El testimonio de Juan Bautista nos invita a descubrir a Aquel que está entre nosotros: el esperado.

Es interesante observar que las respuestas de Juan Bautista a los enviados de Jerusalén, son cada vez más breves, como si se fuera apagando. Y con claridad se define a sí mismo como una simple voz que exhorta a allanar el camino del Señor, a no poner obstáculos en el corazón. Muchas veces las montañas de nuestros prejuicios y expectativas nos impiden seguir el camino del Señor. Descubrirlo, conocerlo, escucharlo no son actitudes expectantes. Con el Señor no caben otras relaciones que las que nos vinculan profundamente con Él. Juan Bautista dio una descripción clave: “yo no soy digno de desatar la correa de sus sandalias”. Ya hemos escuchado esta expresión el domingo pasado, también en boca del Bautista

¿Qué significa esta expresión? Hace falta tener en cuenta las costumbres de Israel en tiempos de Jesús. Este gesto que nombra el Bautista esta consignado en el Levítico, Deuteronomio y Rut, es la ley del levirato: que indicaba que si algún hombre moría sin tener hijos, el pariente más próximo debía casarse con la viuda. Pero si quien tenía la obligación y el derecho no podía o no quería otro debía ocupar su puesto. La ceremonia para expresar este cambio se expresaba precisamente desatándole la correa de la sandalia al que renunciaba al derecho. Así que Juan Bautista presenta hoy a Jesús como novio y esposo de su pueblo que es la Iglesia, con lo cual nos indica que la relación con Cristo se ha de desarrollar en un vínculo personal, vital y profundo llamado Alianza o vínculo de amor.
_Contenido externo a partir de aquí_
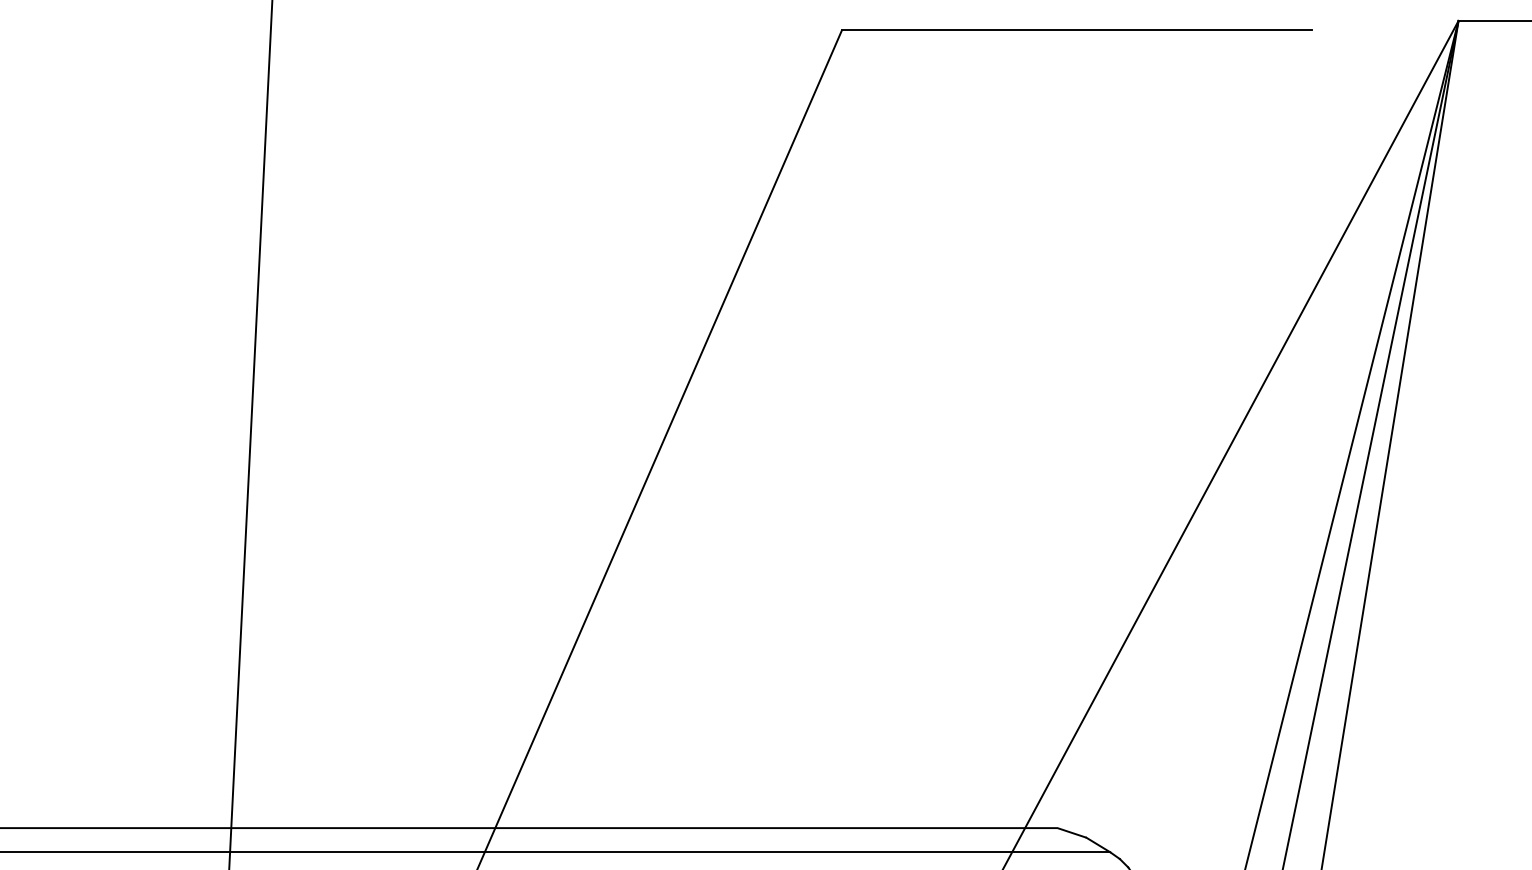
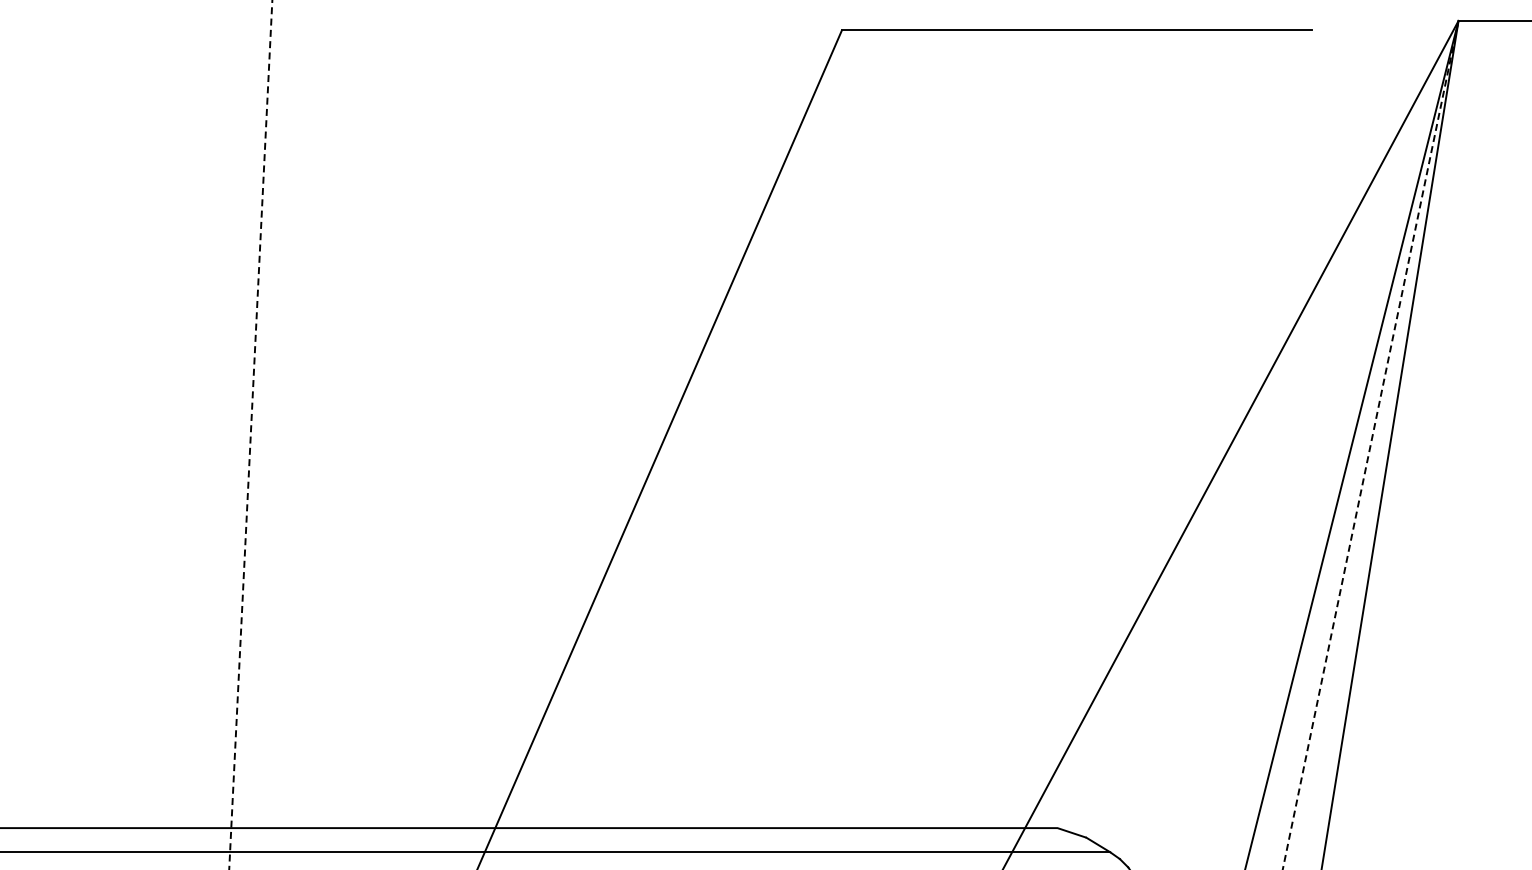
line at (250, 434): solid -> dashed
line at (1370, 444): solid -> dashed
Así Jesús queda presentado como Esposo lleno de amor desbordante y gracia sin límites.

Juan Bautista anuncia que con Jesús llegan los nuevos tiempos, la Nueva Alianza, la nueva era de amor entre Dios y la humanidad, como Aquel que nos dona el Espíritu sin medida. Verdaderamente el anuncio de Juan Bautista supera todas nuestras esperanzas.
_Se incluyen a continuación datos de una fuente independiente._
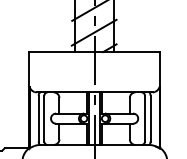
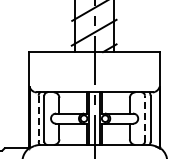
line at (38, 118): solid -> dashed
line at (144, 118): solid -> dashed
Ahora bien, tenemos que reconocer que en nuestras vidas hay muchos testimonios directos o indirectos, aportaciones que nos abren el camino hacia el Señor, que facilitan el encuentro con Él. Sería interesante que hoy recordáramos a quienes han servido de medio para generar estos encuentros y agradecer que pasaran por nuestra vida. Pero a la vez es necesario preguntarnos si somos facilitadores de este encuentro de otros con el Señor. Ojalá podamos ser “Precursores”, la “voz”, como el Bautista, que anuncia la presencia del Señor, “allanando” el camino del encuentro. No tratando de impactar a nadie. Sino viviendo sencillamente, de manera convencida, despertando el deseo de Jesús y haciendo creíble su mensaje, irradiándolo en la manera de vivir y de creer, dejando que se vea que Dios ilumina nuestra vida.